Materials provided:

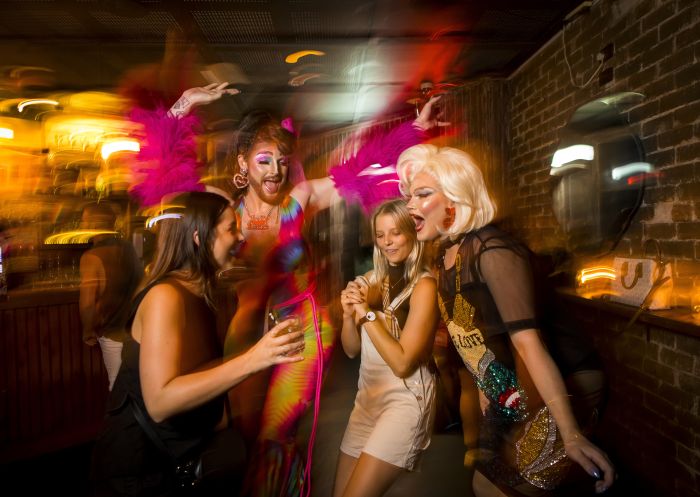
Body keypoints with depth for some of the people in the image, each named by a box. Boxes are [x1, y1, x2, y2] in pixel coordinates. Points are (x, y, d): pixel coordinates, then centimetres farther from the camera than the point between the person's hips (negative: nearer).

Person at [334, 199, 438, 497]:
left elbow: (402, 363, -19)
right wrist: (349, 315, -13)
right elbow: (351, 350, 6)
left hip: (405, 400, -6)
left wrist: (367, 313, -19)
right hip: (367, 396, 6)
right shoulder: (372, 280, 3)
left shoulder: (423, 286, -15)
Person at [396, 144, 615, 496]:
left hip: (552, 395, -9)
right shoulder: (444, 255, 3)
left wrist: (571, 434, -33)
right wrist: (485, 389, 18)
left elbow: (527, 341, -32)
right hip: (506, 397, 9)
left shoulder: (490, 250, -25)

* * *

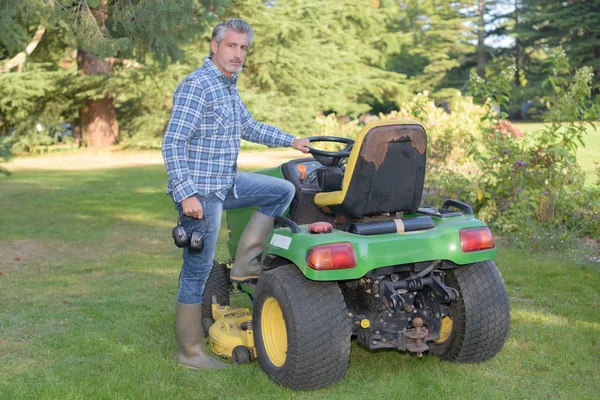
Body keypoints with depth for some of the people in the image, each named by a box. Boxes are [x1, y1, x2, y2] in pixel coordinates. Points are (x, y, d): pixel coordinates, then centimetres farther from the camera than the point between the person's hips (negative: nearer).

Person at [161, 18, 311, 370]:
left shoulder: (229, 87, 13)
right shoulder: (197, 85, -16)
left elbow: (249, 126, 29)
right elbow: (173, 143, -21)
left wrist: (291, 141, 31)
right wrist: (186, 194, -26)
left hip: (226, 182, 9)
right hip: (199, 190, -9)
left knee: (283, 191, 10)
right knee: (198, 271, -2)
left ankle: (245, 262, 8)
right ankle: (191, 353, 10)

Exercise brief:
Arrange the data from the line with "left elbow: (249, 126, 29)" to the line with "left ankle: (245, 262, 8)", both included, as a Markdown table with the columns Row and Entry, numbering each row and omitting any blank lines.

Worked solution:
| Row | Entry |
|---|---|
| 1 | left elbow: (249, 126, 29) |
| 2 | right elbow: (173, 143, -21) |
| 3 | left wrist: (291, 141, 31) |
| 4 | right wrist: (186, 194, -26) |
| 5 | left hip: (226, 182, 9) |
| 6 | right hip: (199, 190, -9) |
| 7 | left knee: (283, 191, 10) |
| 8 | right knee: (198, 271, -2) |
| 9 | left ankle: (245, 262, 8) |